## Things to do:
(a) Answer these questions from the text on GHC kind checking:
(i) Which GHC version accepts the Proxy2 definition?
(ii) In how many passes are datatype declarations kind-checked?
(iii) When f is written without a type signature, what type does GHC infer for it?
(b) Continue the text on GHC kind checking from its last sentence.

## Document excerpt:
****************
And it doesn't always work.

data Proxy2 a where
Mk1 :: Proxy2 (a :: k)
Mk2 :: Proxy2 (b :: j)


GHC does the same thing here, but it rejects the definition because k doesn't unify with j. This is absurd, because these two variables are skolems that share no scope whatsoever. Interestingly, GHC 7.10 accepts this last definition, so the rejection is a hitherto-unknown regression.

### Simon's Proposed Solution

Datatype declarations are kind-checked in two passes. The first pass looks through all the constructors, accumulating constraints on the type's kind. Then, once the kind is known, all the constructors are checked again with respect to the known kind. Note that we need to look at constructors to determine the kind of the datatype; otherwise, GHC would choke on declarations like

data App a b = MkApp (a b)


The kinds for a and b can be known only by looking at MkApp.

Simon suggested that, in the first pass, we instantiate all the user-written type variables in a constructor's declaration with unification variables and then proceed to infer the kind. This would mean that the j and k in Proxy2's constructors would both be instantiated with unification variables. These would all unify but would remain unconstrained. GHC would then quantify over this kind, as it should. Note that it's possible for GHC to infer something silly here, but it would then be caught on the second pass.

### Aside: Polymorphic Recursion and Type Inference

GHC claims that it infers most general types. But this claim is simply not true in the presence of polymorphic recursion. For example, consider this equation defining f:

f x y = f y x


The most general type for f is forall a b c. a -> b -> c. GHC indeed accepts this type signature for f. However, if f is written without a type signature, GHC infers forall a b. a -> a -> b.

What has happened to GHC's claim of inferring most general types? It is true, but it is true only with respect to the fragment of Haskell that prohibits polymorphic recursion. Note that GHC's inferred type leads to no polymorphic recursion. The lesson here is that a claim of most general types makes sense only with respect to some restriction on the features in the language. (For example, we all know that GHC won't infer a higher-rank type, even if one is more general than another type.)

### Simon's Algorithm Breaks Principal Types

Under Simon's algorithms, some forms of polymorphic recursion are indeed accepted. For example:

data T a where
Mk :: forall k1 k2 (a :: k1) (b :: k2). T b -> T a


Simon's algorithm instantiates k1, k2, a, and b with fresh unification variables. Suppose T is guessed to have kind kappa -> Type. Then, kappa, k1, and k2 all get unified together, with no constraints. GHC will quantify, giving T the kind forall k. k -> Type. During the second pass, this kind works fine, instantiated to k1 and k2. Thus, GHC accept the polymorphic-recursive T.
****************
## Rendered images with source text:
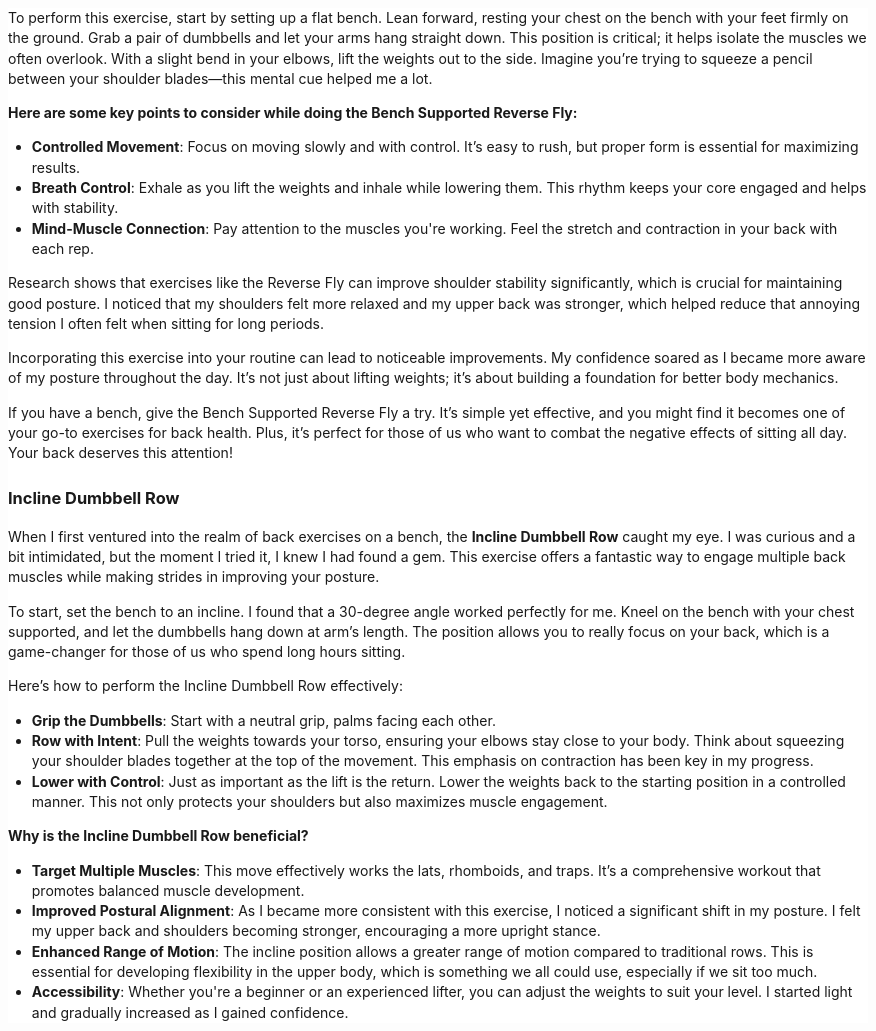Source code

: To perform this exercise, start by setting up a flat bench. Lean forward, resting your chest on the bench with your feet firmly on the ground. Grab a pair of dumbbells and let your arms hang straight down. This position is critical; it helps isolate the muscles we often overlook. With a slight bend in your elbows, lift the weights out to the side. Imagine you’re trying to squeeze a pencil between your shoulder blades—this mental cue helped me a lot. 

**Here are some key points to consider while doing the Bench Supported Reverse Fly:**
- **Controlled Movement**: Focus on moving slowly and with control. It’s easy to rush, but proper form is essential for maximizing results.
- **Breath Control**: Exhale as you lift the weights and inhale while lowering them. This rhythm keeps your core engaged and helps with stability.
- **Mind-Muscle Connection**: Pay attention to the muscles you're working. Feel the stretch and contraction in your back with each rep.

Research shows that exercises like the Reverse Fly can improve shoulder stability significantly, which is crucial for maintaining good posture. I noticed that my shoulders felt more relaxed and my upper back was stronger, which helped reduce that annoying tension I often felt when sitting for long periods.

Incorporating this exercise into your routine can lead to noticeable improvements. My confidence soared as I became more aware of my posture throughout the day. It’s not just about lifting weights; it’s about building a foundation for better body mechanics.

If you have a bench, give the Bench Supported Reverse Fly a try. It’s simple yet effective, and you might find it becomes one of your go-to exercises for back health. Plus, it’s perfect for those of us who want to combat the negative effects of sitting all day. Your back deserves this attention!
### Incline Dumbbell Row

When I first ventured into the realm of back exercises on a bench, the **Incline Dumbbell Row** caught my eye. I was curious and a bit intimidated, but the moment I tried it, I knew I had found a gem. This exercise offers a fantastic way to engage multiple back muscles while making strides in improving your posture.

To start, set the bench to an incline. I found that a 30-degree angle worked perfectly for me. Kneel on the bench with your chest supported, and let the dumbbells hang down at arm’s length. The position allows you to really focus on your back, which is a game-changer for those of us who spend long hours sitting.

Here’s how to perform the Incline Dumbbell Row effectively:
- **Grip the Dumbbells**: Start with a neutral grip, palms facing each other.
- **Row with Intent**: Pull the weights towards your torso, ensuring your elbows stay close to your body. Think about squeezing your shoulder blades together at the top of the movement. This emphasis on contraction has been key in my progress.
- **Lower with Control**: Just as important as the lift is the return. Lower the weights back to the starting position in a controlled manner. This not only protects your shoulders but also maximizes muscle engagement.

**Why is the Incline Dumbbell Row beneficial?**
- **Target Multiple Muscles**: This move effectively works the lats, rhomboids, and traps. It’s a comprehensive workout that promotes balanced muscle development.
- **Improved Postural Alignment**: As I became more consistent with this exercise, I noticed a significant shift in my posture. I felt my upper back and shoulders becoming stronger, encouraging a more upright stance.
- **Enhanced Range of Motion**: The incline position allows a greater range of motion compared to traditional rows. This is essential for developing flexibility in the upper body, which is something we all could use, especially if we sit too much.
- **Accessibility**: Whether you're a beginner or an experienced lifter, you can adjust the weights to suit your level. I started light and gradually increased as I gained confidence.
****************
## Answers to the tasks:
(a)
(i) GHC 7.10
(ii) Two
(iii) forall a b. a -> a -> b

(b)
So: what forms of polymorphic recursion are accepted? Not all of them. Take this example:

data T2 a where
Mk :: forall (a :: k). T2 Maybe -> T2 a


Under Simon's algorithm, the T2 is guessed to have kind kappa -> Type, and then kappa will unify with Type -> Type. T2 is assigned the kind (Type -> Type) -> Type. On the second pass, Mk is rejected, applying T2 to something of kind k. We can see, though, that T2 could be assigned the kind forall k. k -> Type quite profitably. Nevertheless, I agree with Simon's algorithm that rejecting is the correct behavior -- we don't want to infer polymorphic recursion.

After some thinking, Adam, Csongor and I came up with this rule: Simon's algorithm accepts polymorphic recursive definitions when the recursive occurrences are at types that instantiate kind variables with kind variables, but never concrete kinds. Note that in T, the recursive occurrence replaces k1 with k2, but T2 replaces k with Type -> Type. Let's call a polymorphic recursive definition where recursive occurrences replace variables with variables "pseudopolymorphic recursive".

However, Simon's algorithm does not always infer the most general type with respect to the fragment of the language containing pseudopolymorphic recursion (but not general polymorphic recursion). For example:

data T3 a b where
Mk :: T3 b a -> T3 a b


Simon's algorithm infers the kind forall k. k -> k -> Type for T3, even though it could have the kind forall k1 k2. k1 -> k2 -> Type and remain pseudopolymorphic recursive. Thus, I claim that Simon's algorithm does not infer most general types.

## Inferring dependency

A related problem to the above is inferring dependency between binders, some notes follow.

In GHC 8.4, the following declaration for Proxy2 is rejected:

data Proxy k (a :: k)
data Proxy2 k a = MkP (Proxy k a)


Proxy's kind is forall k -> k -> Type. According to the rule that dependent variables must be manifestly so (implemented by getInitialKind), the declaration for Proxy2 is rejected, because only after checking the RHS do we find out about the dependency. (This rule is documented in Section 10.11.13 of the user manual).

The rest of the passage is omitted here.